The White House proposal is a “welcome and necessary addition” to the Senate Homeland Security Committee’s work, said Chairman Joe Lieberman, I-Conn., Ranking Member Susan Collins, R-Maine, and Federal Financial Management Subcommittee Chairman Tom Carper, D-Del., in a joint statement. The Lieberman-Collins cybersecurity bill drew antipathy for a “kill switch” provision that was read as giving the President the authority to cut off Internet traffic in some circumstances, a provision later removed (CD March 8 p8). “The Senate and the White House are on the same track” with regard to protecting cybernetworks and critical infrastructure through public-private cooperation, “risk-based assessments” and the DHS lead on the matter, they said.
Congressional Cybersecurity Caucus co-founder Rep. Jim Langevin, D-R.I., also faulted the White House for having “moved slowly toward implementing” the recommendations from the Center for Strategic and International Studies’ Commission on Cybersecurity for the 44th Presidency, which Langevin co-chaired.

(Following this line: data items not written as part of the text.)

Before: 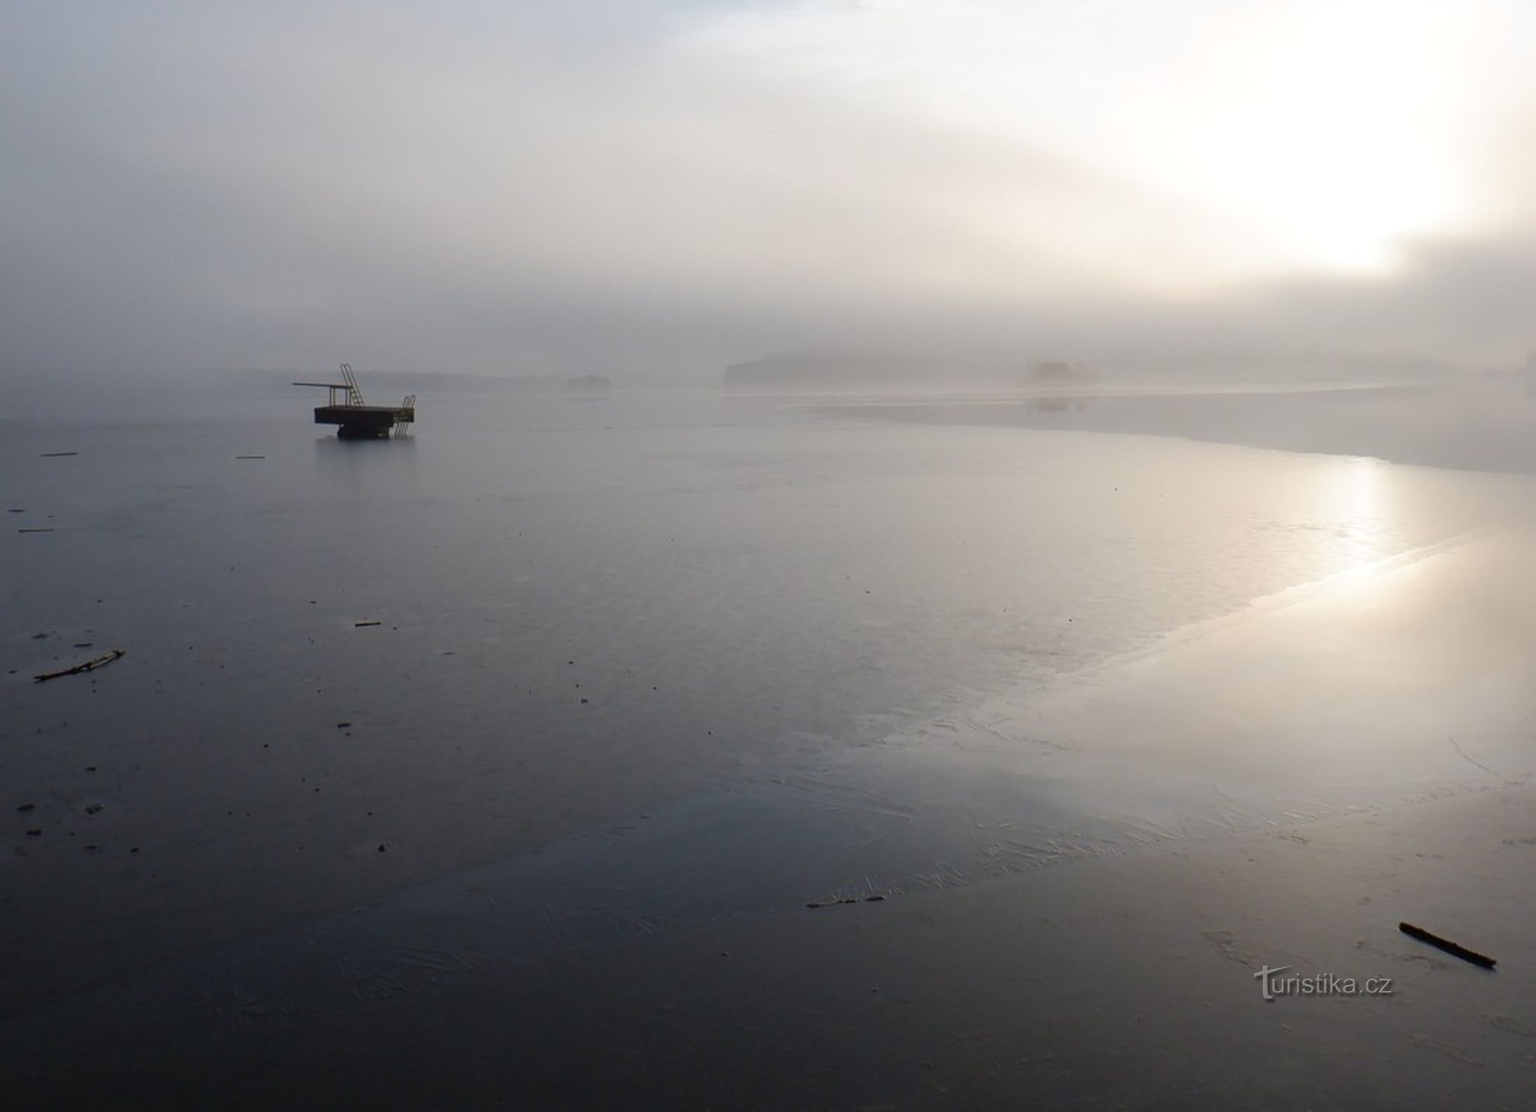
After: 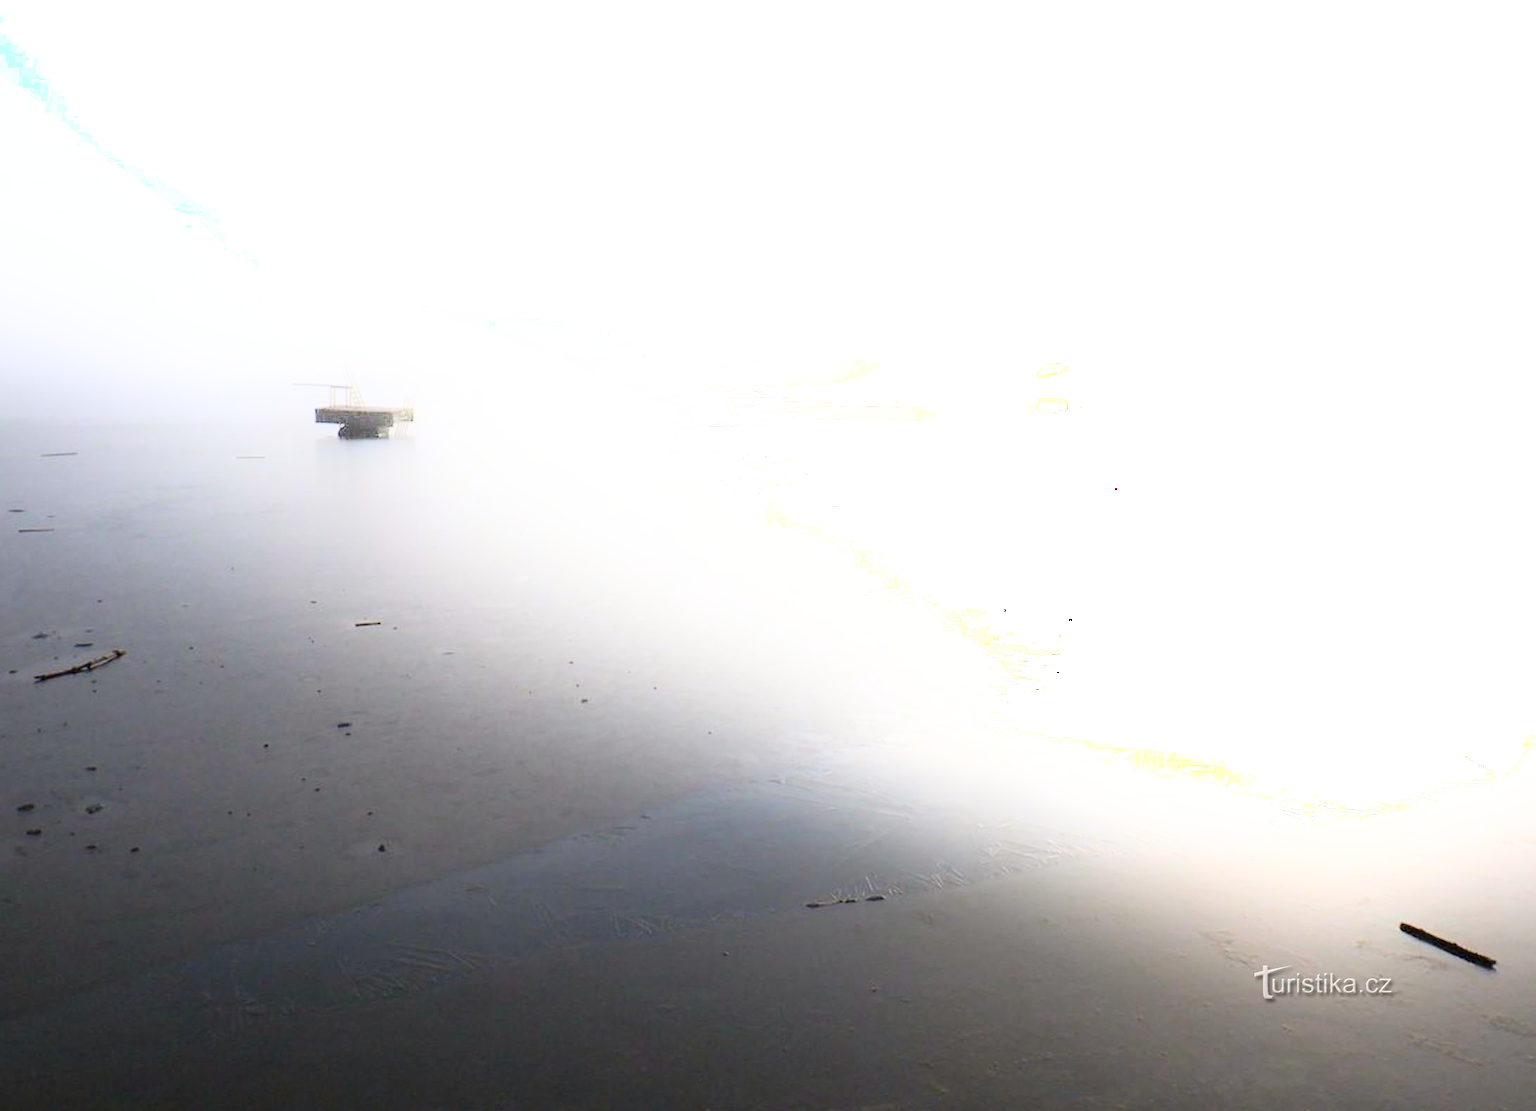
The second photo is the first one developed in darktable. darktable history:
color balance: mode lift, gamma, gain (sRGB), lift [1, 0.99, 1.01, 0.992], gamma [1, 1.037, 0.974, 0.963]
exposure: black level correction 0.001, exposure 1.646 EV, compensate exposure bias true, compensate highlight preservation false
shadows and highlights: shadows -21.3, highlights 100, soften with gaussian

The White House proposal, while echoing some provisions Langevin has championed, “still leaves some areas of concern,” he said: It neglects to designate a cyber director to handle interagency coordination or lead a National Office for Cyberspace, or even give DHS authority over cybersecurity policy. “Congress must revisit this issue,” Langevin said. He said he also wants the administration to weigh in “more heavily” on the U.S. military posture in cyberspace, a subject Langevin took up at Wednesday’s markup of the National Defense Authorization Act.
TechAmerica called the White House proposal “a clear step forward” for the public-private cyber partnership. It should promote an “outcome-based, layered security approach” adopted voluntarily by business and avoid a “one-size-fits-all, mandated approach to cybersecurity,” the group said. The proposal also needs to draw a “bright line between critical and non-critical infrastructure” and lay out the “implications” for that designation, and provide liability protections for companies operating at the government’s behest, TechAmerica said.

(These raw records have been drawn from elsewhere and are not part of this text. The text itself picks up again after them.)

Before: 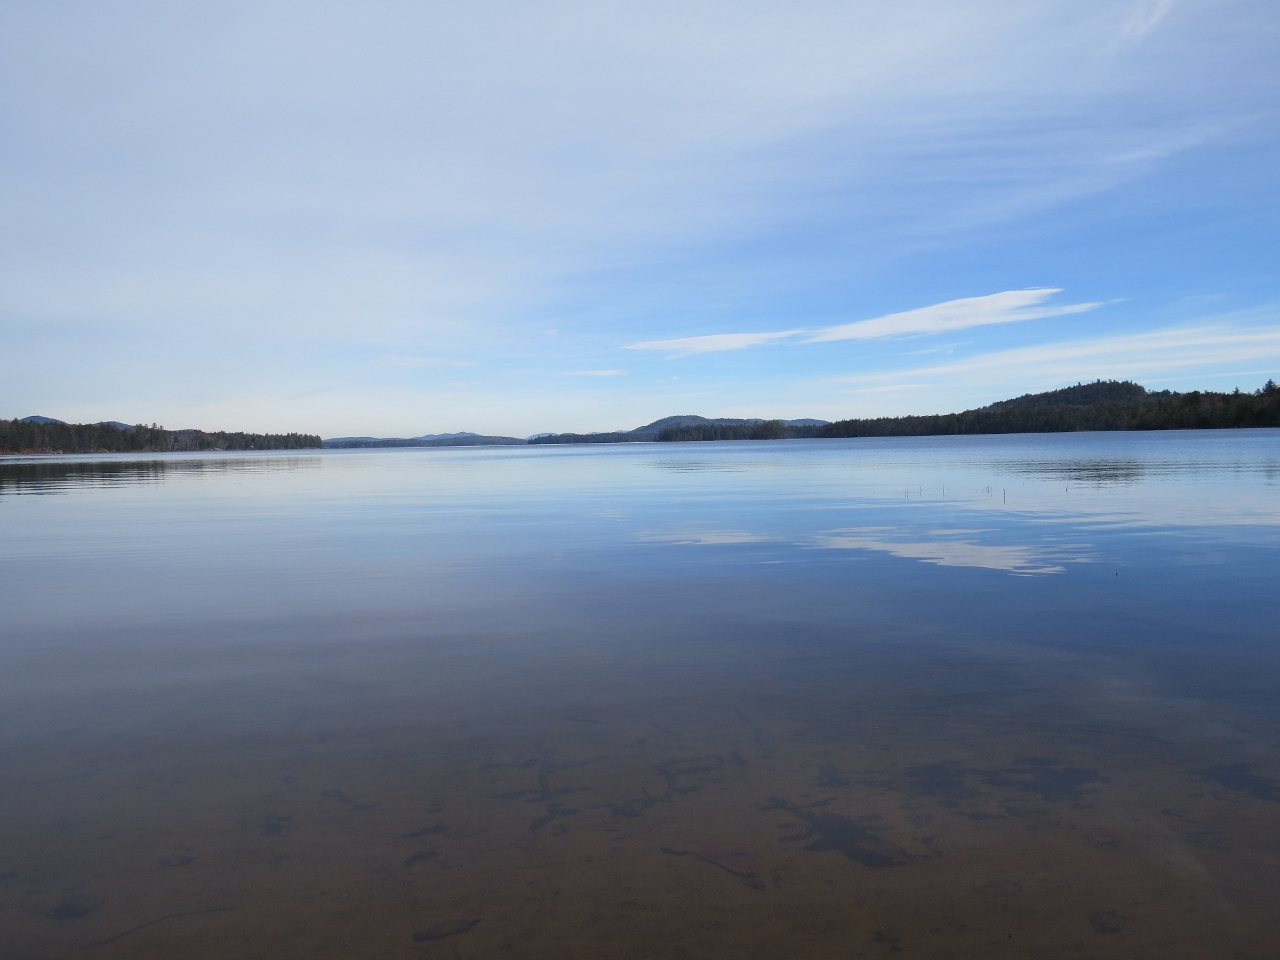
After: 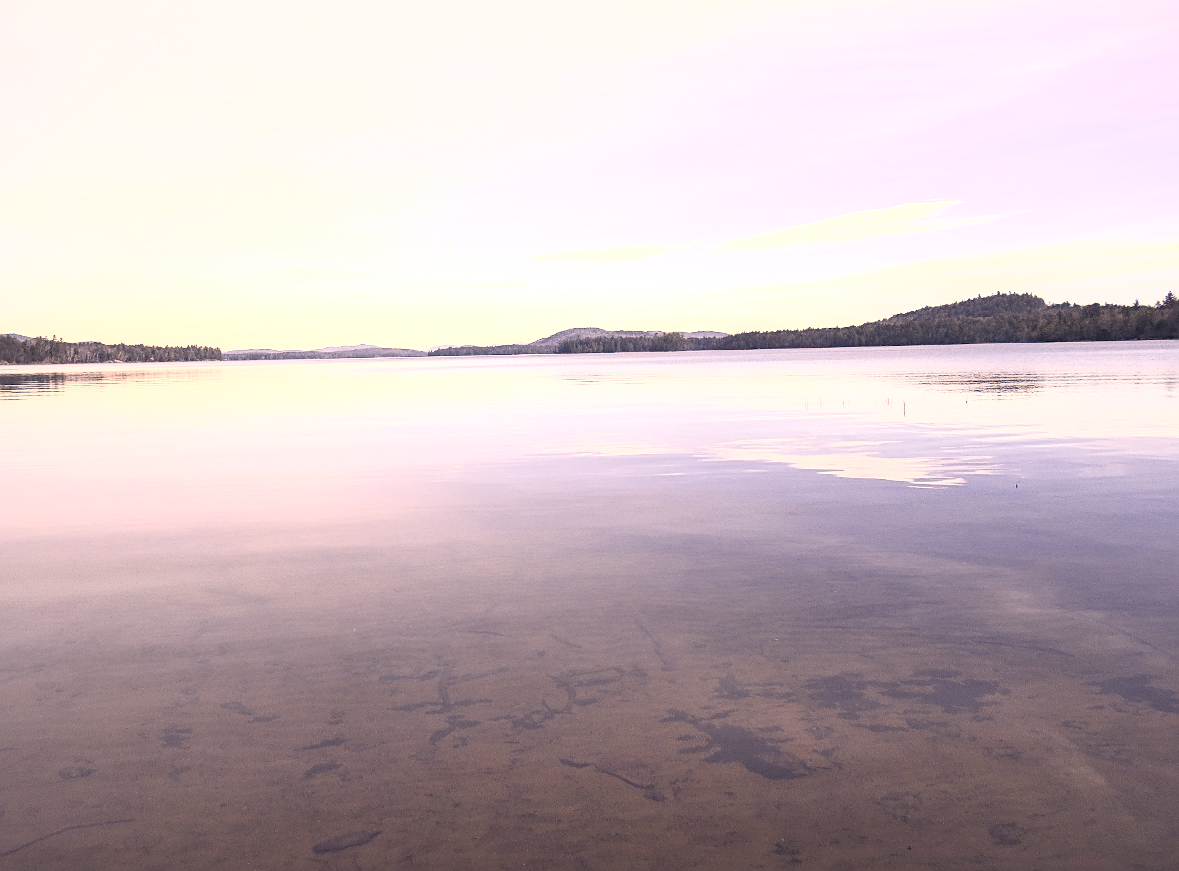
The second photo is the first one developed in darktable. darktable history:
local contrast: on, module defaults
color correction: highlights a* 19.93, highlights b* 27.4, shadows a* 3.41, shadows b* -16.95, saturation 0.729
crop and rotate: left 7.814%, top 9.196%
levels: black 0.075%, levels [0.026, 0.507, 0.987]
exposure: black level correction 0.001, exposure 0.499 EV, compensate highlight preservation false
contrast brightness saturation: contrast 0.374, brightness 0.536
sharpen: on, module defaults
color zones: curves: ch0 [(0.224, 0.526) (0.75, 0.5)]; ch1 [(0.055, 0.526) (0.224, 0.761) (0.377, 0.526) (0.75, 0.5)]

The Information Technology Industry Council gave the proposal a backhanded compliment. The White House showed “much-needed leadership” on cybersecurity by offering the proposal, though “any first draft won’t be perfect,” said CEO Dean Garfield. The group suggested that the proposal doesn’t yet promote “extensive collaboration” between business and government. “The cybersecurity debate of 2011 is much different” than in years past, “and it’s clear that policymakers need to carefully assess how we effectively adapt to emerging threats, technologies and business models,” Garfield said. Software and Information Industry Association President Ken Wasch thanked the administration for promoting collaboration, providing resources for R&D, embracing cloud computing, and blocking states from requiring “localized IT infrastructures” under the proposal.